“I’m not being a good friend if I ignore your sin.”
Written and directed by Desiree Akhavan, The Miseducation of Cameron Post takes place in the early 90s and follows the titular character (Chloe Grace Moretz) after she is sent to a remote treatment center for those dealing with same-sex attraction. Entitled God’s Promise, the center is run by the strict Dr. Lydia Marsh (Jennifer Ehle) and her brother, Reverend Rick (John Gallagher Jr) who seek to ‘help’ the teens be free from their ‘immoral thoughts’. While she is being subjected to questionable gay conversion therapies, Cameron bonds with her fellow residents as they pretend to go along with the process while waiting to be released.

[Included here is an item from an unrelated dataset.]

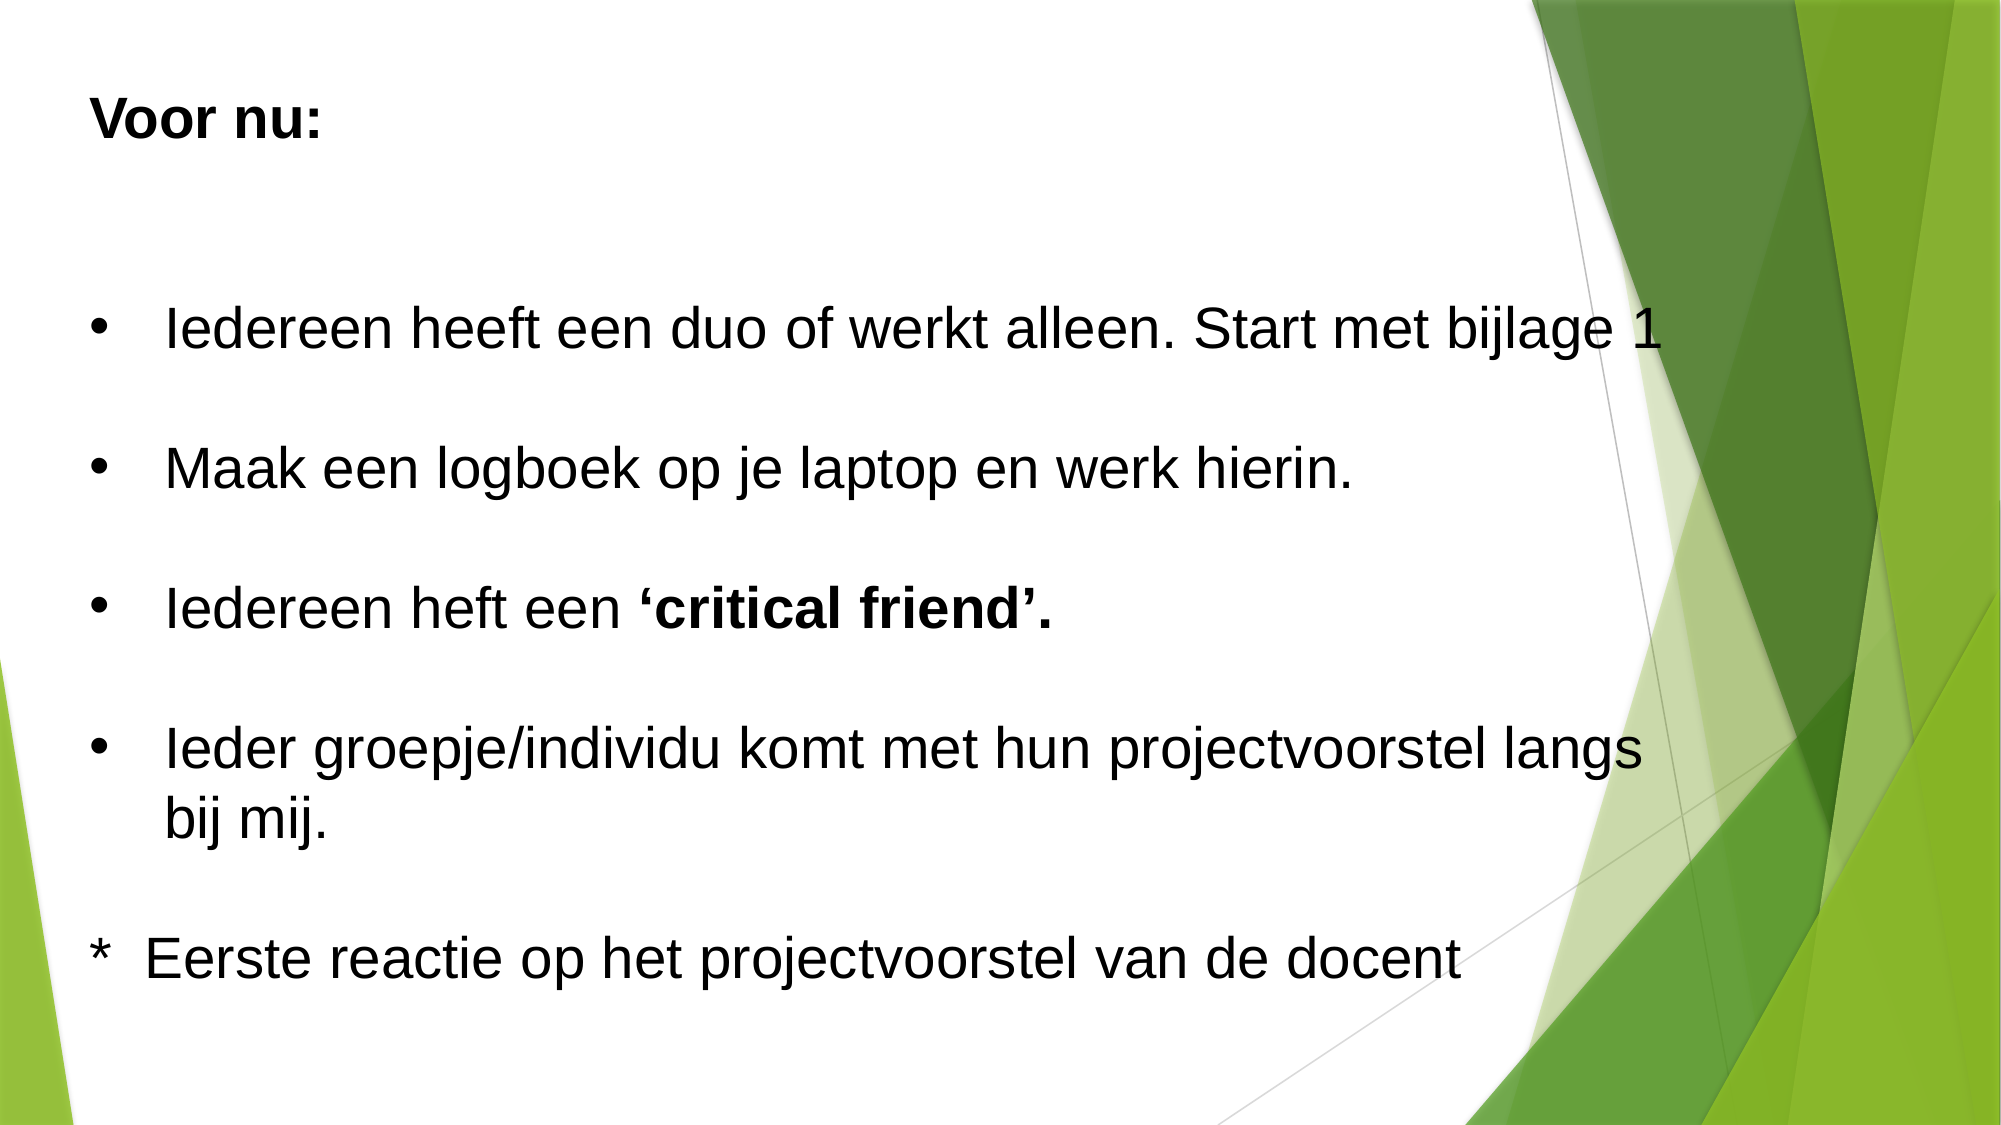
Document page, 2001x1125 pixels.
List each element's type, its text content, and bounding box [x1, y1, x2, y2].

Based on the book of the same name by Emily M. Danforth, Miseducation’s strongest asset is its cast, especially Moretz, who continues to prove herself as one of Hollywood’s strongest young talents. With much of the film riding on her shoulders—she’s central in almost every scene—Moretz plays Cameron with a mix of confidence and confusion as she seeks to navigate her new surroundings. Strong supporting performances from her peer group of Jane Fonda (Sasha Lane) and Adam Red Eagle (Forrest Goodluck) bring stability to the film by providing Cameron the home and security that she so desperately lacks.
The most terrifying aspect of Miseducation is how ordinary it feels. Although Dr. Marsh is portrayed as incredibly severe (even refusing to refer to Cameron as ‘Cam’ for fear it might cause more gender confusion), God’s Promise does not appear to be a house of horrors on the surface. The facilities are well kept and the residents have freedom to hike outdoors. Reverend Rick proves himself to be earnest and appears to genuinely care about the teens in his care. However, with each ‘counselling session’, the audience becomes increasingly aware of the emotional abuse that is taking place by attempting to convince the children of their sinfulness and need to change their lives. (As they are told repeatedly, “what lies under their iceberg” determines how they think.) In other words, at God’s Promise, righteousness is the fuel of wrath and grace is offered only through condescension. It’s a scathing—but frequently true—review of the church’s history of attempting to separate ‘the sinner and the sin’, a practice that ends up stealing a piece of their soul in the process. (Incidentally, as a pastor, I can’t help but be broken by the ignorance and arrogance inherent to this sort of spiritual abuse.)
In Miseducation, love is conditional. Whether it’s the love of God or from their families, these characters have felt the harsh reality of unacceptance and have only experience grace as the carrot on a stick. Somewhat ironically, genuine community is only felt when their brokenness becomes what also draws them together. Fear and oppression becomes shared pain and opens the door for healing. When abandoned by the church, the residents of God’s Promise need to look to one another to find hope.
And the harshest reality is that it isn’t entirely fictional.
The Miseducation of Cameron Post is in theaters now.